Les Chats d'Ulthar *

 

  On raconte que dans Ulthar, de l’autre côté de la rivière Skaï, aucun homme n’a droit de tuer un chat. J’en suis d’autant plus convaincu que mes yeux se posent sur celui qui est assis là, ronronnant près du feu. Le chat est un animal mystérieux. Il devine et voit des choses que les humains ne perçoivent pas. N’est-il pas l’âme de l’antique Egypte et le sujet des contes oubliés de Meroe et Ophir? De plus, il est apparenté au Seigneur de la Jungle, et comme tel, il est l’héritier des secrets de la sombre et inquiétante Afrique. Le Sphinx est son cousin. Il parle le même langage, mais il est plus ancien que lui et il se souvient de ce que le Sphinx a oublié.
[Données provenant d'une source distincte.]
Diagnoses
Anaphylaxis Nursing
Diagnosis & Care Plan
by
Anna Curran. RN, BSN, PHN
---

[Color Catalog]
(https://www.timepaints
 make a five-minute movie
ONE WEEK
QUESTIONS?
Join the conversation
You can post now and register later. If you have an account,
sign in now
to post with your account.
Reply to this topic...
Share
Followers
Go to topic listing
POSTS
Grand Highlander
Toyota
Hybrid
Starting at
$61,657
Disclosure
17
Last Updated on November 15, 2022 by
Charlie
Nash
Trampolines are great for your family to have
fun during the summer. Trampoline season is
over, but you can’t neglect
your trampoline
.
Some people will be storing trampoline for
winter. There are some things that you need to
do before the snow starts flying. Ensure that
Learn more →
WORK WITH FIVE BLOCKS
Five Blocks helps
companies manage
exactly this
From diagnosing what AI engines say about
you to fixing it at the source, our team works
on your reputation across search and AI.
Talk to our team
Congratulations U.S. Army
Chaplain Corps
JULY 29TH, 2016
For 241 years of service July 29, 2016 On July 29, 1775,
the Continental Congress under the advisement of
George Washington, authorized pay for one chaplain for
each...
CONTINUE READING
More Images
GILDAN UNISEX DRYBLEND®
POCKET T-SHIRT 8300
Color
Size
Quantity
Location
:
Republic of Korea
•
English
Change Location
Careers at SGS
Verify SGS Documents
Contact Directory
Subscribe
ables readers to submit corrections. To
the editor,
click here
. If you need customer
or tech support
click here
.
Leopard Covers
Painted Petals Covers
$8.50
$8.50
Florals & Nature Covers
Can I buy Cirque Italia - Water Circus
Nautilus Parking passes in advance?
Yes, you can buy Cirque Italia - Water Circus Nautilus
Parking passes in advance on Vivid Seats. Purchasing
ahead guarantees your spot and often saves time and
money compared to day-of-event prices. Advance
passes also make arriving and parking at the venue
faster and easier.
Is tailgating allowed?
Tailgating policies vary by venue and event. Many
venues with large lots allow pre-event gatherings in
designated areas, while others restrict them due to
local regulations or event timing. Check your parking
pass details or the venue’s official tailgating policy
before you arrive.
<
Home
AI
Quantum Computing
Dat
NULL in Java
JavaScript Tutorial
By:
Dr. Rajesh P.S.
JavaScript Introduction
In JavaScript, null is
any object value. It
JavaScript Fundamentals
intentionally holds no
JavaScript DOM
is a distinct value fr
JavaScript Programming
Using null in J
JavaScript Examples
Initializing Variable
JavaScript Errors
  A Ulthar, longtemps avant que l’on interdît d’abattre les chats, il y avait un vieux paysan et sa femme qui prenaient plaisir à prendre au piège, pour les tuer, les chats de leurs voisins. Pourquoi se livraient-ils à ce massacre? Je l’ignore. Beaucoup de gens ont les chats en horreur, et ils ne supportent pas de les voir se glisser furtivement dans les cours et les jardins après le crépuscule. Peut-être ce couple était-il du nombre, toujours est-il qu’ils tuaient tous les chats qui s’approchaient de leur maison. D’après les cris que l’on percevait la nuit, de nombreux villageois pensaient que le couple devait avoir un procédé bien particulier pour se défaire des animaux. Mais ils évitaient soigneusement d’en parler avec le vieil homme et sa femme. Il faut dire que l’expression de leurs deux visages ridés était effrayante. En vérité, si les propriétaires de chats haïssaient ces étranges habitants d’une minuscule chaumière, dissimulée sous des chênes centenaires, der­rière une cour abandonnée, ils les craignaient plus encore. Et au lieu de les traiter comme des assassins, ils se contentaient d’empêcher leurs animaux favoris de s’approcher de la maison maudite. Lorsque, à la suite d’une imprudence, un chat disparaissait et que l’on entendait dès la nuit tombée les bruits étranges, il ne restait plus à son maître qu’à se lamenter, ou à se consoler en remerciant le destin que ce ne fût pas l’un de ses enfants qui eût disparu. Car les gens d’Ulthar étaient simples. Ils ne savaient pas d’où les chats étaient originaires. Un jour, une caravane d’étrangers venus du sud pénétra dans les rues étroites et pavées d’Ulthar. Ces voyageurs avaient la peau sombre et ne ressemblaient pas à ceux qui traversaient, deux fois l’an, le village. Pour quelque argent, ils disaient la bonne aventure sur la place du marché, et achetaient avec leurs gains des colliers de verroterie.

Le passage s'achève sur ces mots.